Parecer pelo impeachment de Arruda é lido em plenário

O parecer do deputado distrital Chico Leite (PT) favorável ao prosseguimento do processo de impeachment do governador licenciado do Distrito Federal, José Roberto Arruda (sem partido, ex-DEM), foi lido hoje no plenário da Câmara Legislativa. Assim, a Casa cumpriu mais uma etapa do processo de cassação do mandato do governador eleito. O próximo passo será votar este parecer em plenário, o que deve ocorrer na quinta-feira.

CAROL PIRES, Agencia Estado

02 de março de 2010 | 12h25

No documento - aprovado por uma Comissão Especial na semana passada -, Chico Leite afirma que os fatos apurados até aqui pela Operação Caixa de Pandora, comandada pelo Superior Tribunal de Justiça (STJ), são indícios suficientes para acusar Arruda de crime de responsabilidade. Ele seria, segundo o inquérito, chefe de um esquema de corrupção no governo do Distrito Federal. Ele está preso na Polícia Federal (PF) desde o último dia 11 por obstrução da Justiça.

"O crime de responsabilidade viola o direito de toda uma nação, e até das gerações que estão por vir", afirma Leite, no parecer. "A soberania popular, consagrada no texto constitucional, não se satisfaz apenas com a participação do povo na escolha de seus representantes; antes, exige desses representantes comportamento compatível com a alta dignidade do cargo que ocupam."

Assim que o plenário aprovar o relatório, o processo é oficialmente aberto. Arruda terá 20 dias para apresentar defesa e Chico Leite fará novo parecer, desta vez analisando o mérito do processo. O novo relatório deve ser votado mais uma vez pela Comissão Especial e, depois, de novo pelo plenário - o que deve ocorrer em meados de abril. Se pelo menos dois terços dos deputados aprovarem o impeachment, Arruda é afastado do governo por 120 dias e um Tribunal Especial decidirá se o mandato dele será ou não cassado em definitivo.

Suplentes

Antes da leitura do parecer, sete suplentes foram empossados como deputados distritais, cumprindo determinação do Tribunal de Justiça do DF (TJ-DF). Decisão do juiz Vinícius Santos determinou que oito deputados citados como beneficiários do esquema não participassem da análise do processo de impeachment de Arruda por não serem considerados isentos no caso. No lugar deles, votarão os suplentes.

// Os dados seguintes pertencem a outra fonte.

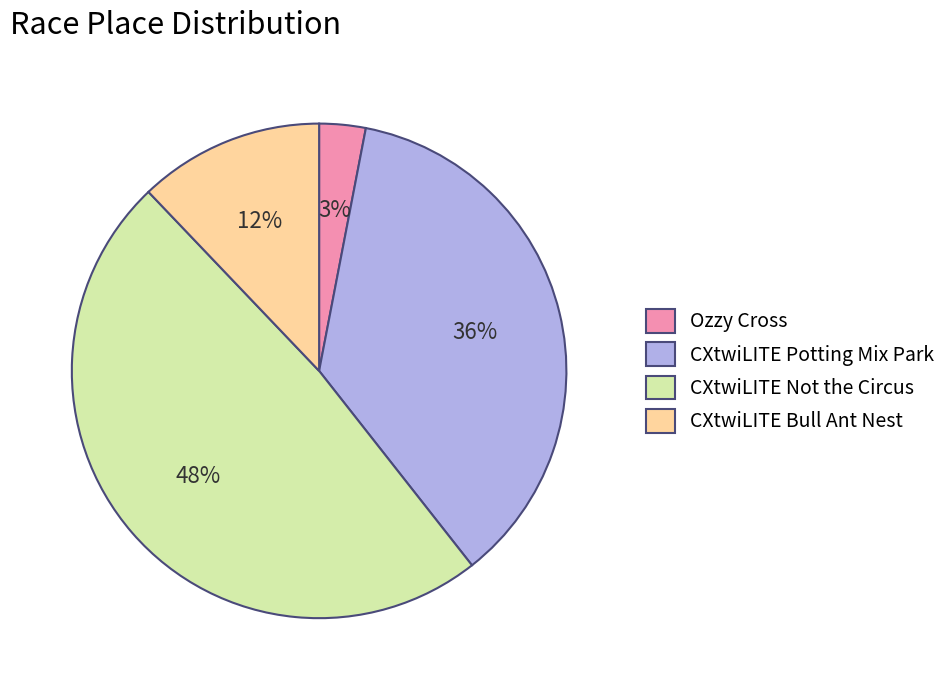

What is the ratio of the value at CXtwiLITE Not the Circus to the value at Ozzy Cross?

16.0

Dos oito deputados afastados da análise do impeachment, um renunciou: Leonardo Prudente (sem partido, ex-DEM). Ele será substituído por Raad Massouh (DEM). O parlamentar, no entanto, ainda não assumiu o mandato porque está fora da cidade e só retorna esta tarde.

Os outros sete deputados serão substituídos, durante as votações, por Roberto Lucena (PMDB), Wigberto Tartuce (PMDB), Ivelise Longhi (PMDB), Washington Gil Mesquita (DEM), Joe Valle (PSB), Mário da Nóbrega (PP) e Olair Francisco (PTdoB). Roberto Lucena é irmão de Gilberto Lucena, dono de uma das empresas suspeitas de pagar propina para o esquema.

Outros três suplentes ocuparam cargos estratégicos do governo Arruda: Joe Valle, ex-diretor da Empresa de Assistência Técnica e Extensão Rural (Emater), Ivelise Longhi, ex-secretária de Habitação, e Olair Francisco, ex-administrador de Águas Claras.

Salários

O presidente da Câmara Legislativa, Cabo Patrício (PT), explicou que cada deputado suplente receberá apenas um trinta avos do salário de deputado distrital, de R$ 12.400, por dia trabalhado. Porém, cinco deputados abriram mão da remuneração: João Valle, Ivelise Longhi, Olair Francisco, Roberto Lucena e Washington Mesquita. Todos justificaram a recusa ao salário alegando que estavam cumprindo "dever cívico".

O deputado Wigberto Tartuce se omitiu sobre o assunto. Mário da Nóbrega discursou sobre a missão de julgar o governador, mas não recusou o salário. Cabo Patrício chegou a se confundir e agradeceu o deputado por também abrir mão do salário, mas Nóbrega acenou com a mão, do fundo do plenário, sinalizando que não havia dito isto. Visivelmente constrangido, Patrício nada falou.